**Images of plotted data:**
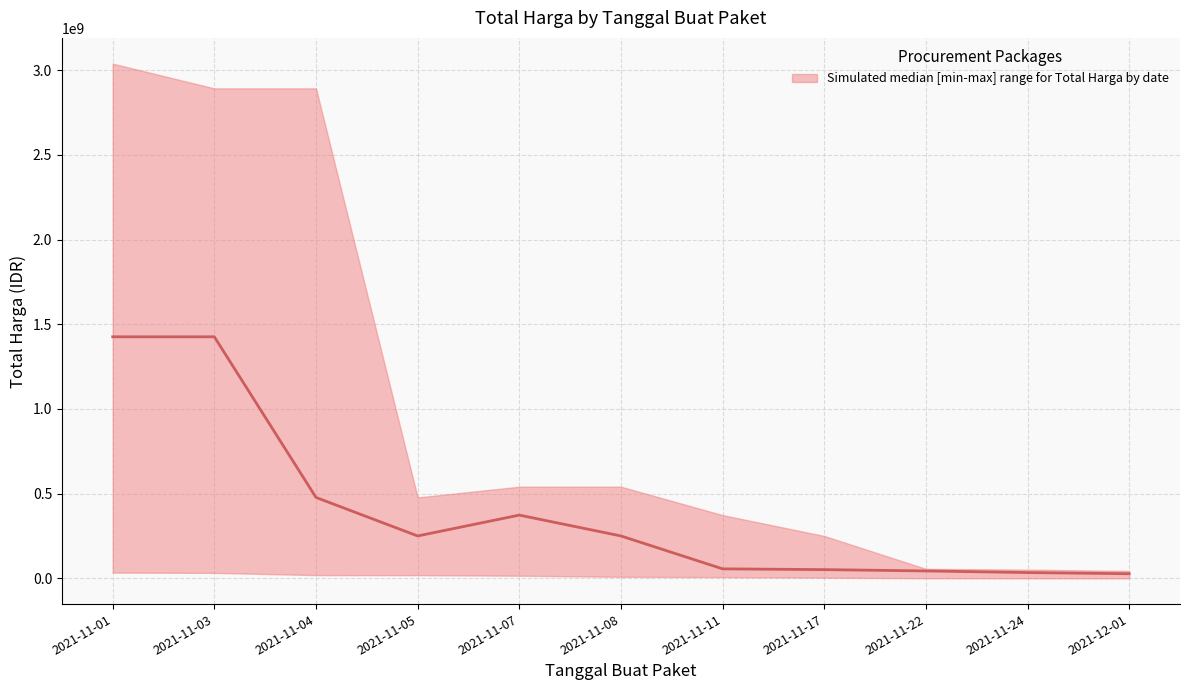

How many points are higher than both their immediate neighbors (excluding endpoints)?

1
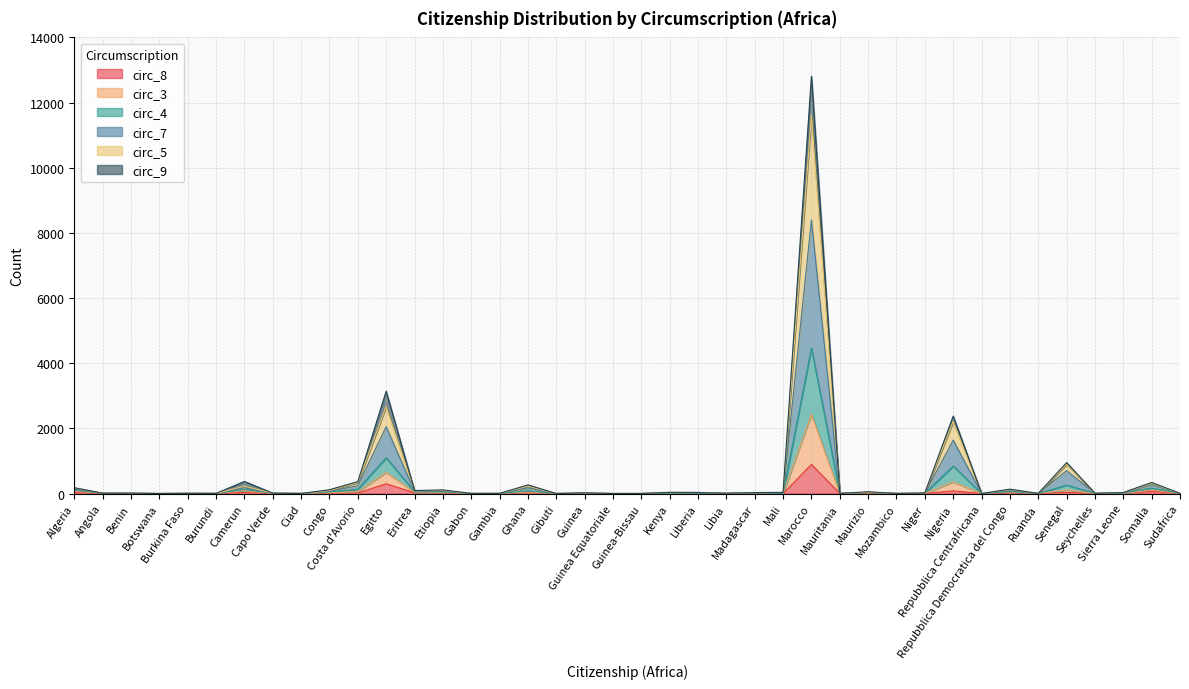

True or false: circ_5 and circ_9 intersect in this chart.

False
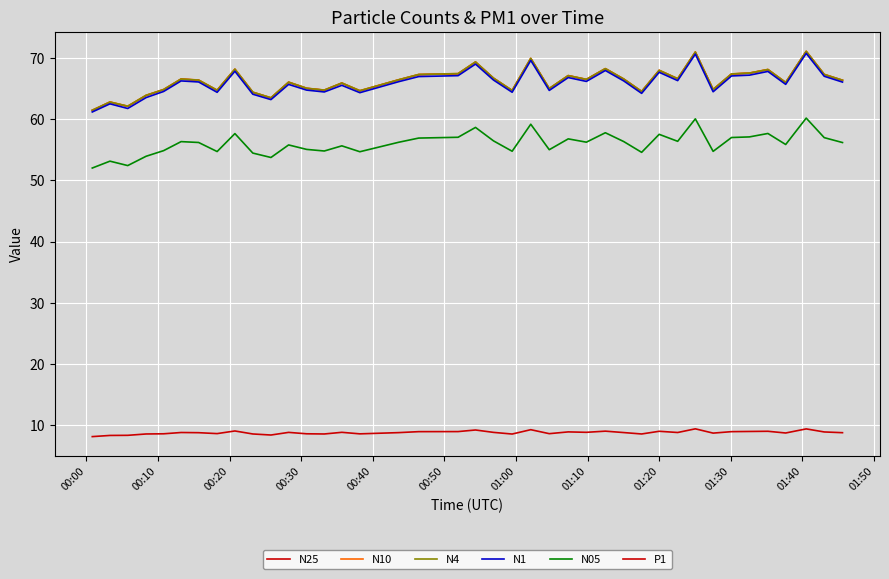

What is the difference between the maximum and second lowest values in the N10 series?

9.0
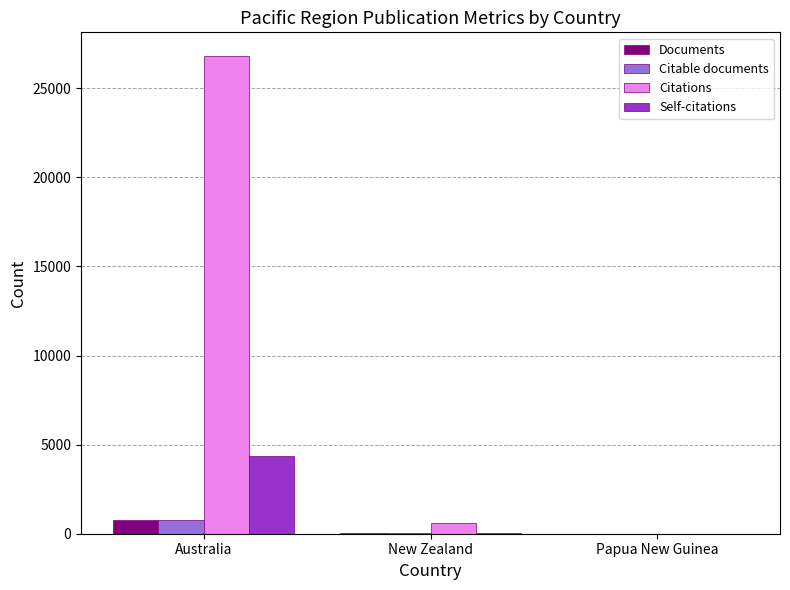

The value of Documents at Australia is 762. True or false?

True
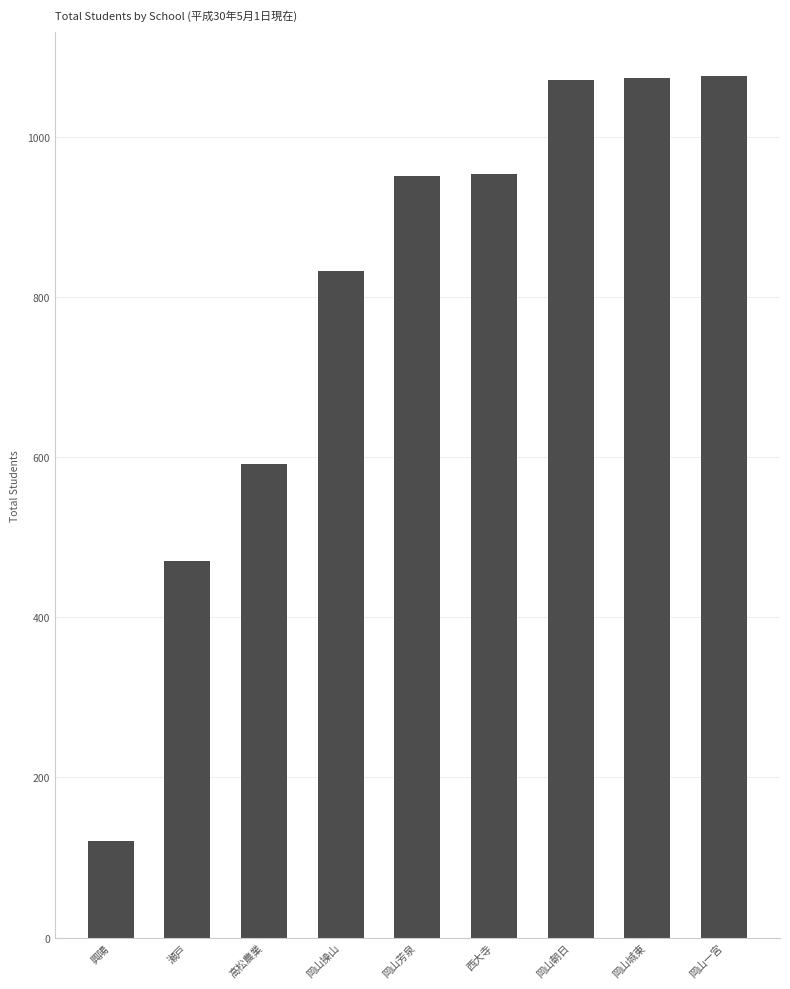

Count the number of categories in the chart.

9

**REQUIRED ACTION:** From the material above, return every line that contains the string "True".

**RESPONSE TO THIS TASK:**
True or false: circ_5 and circ_9 intersect in this chart.
The value of Documents at Australia is 762. True or false?
True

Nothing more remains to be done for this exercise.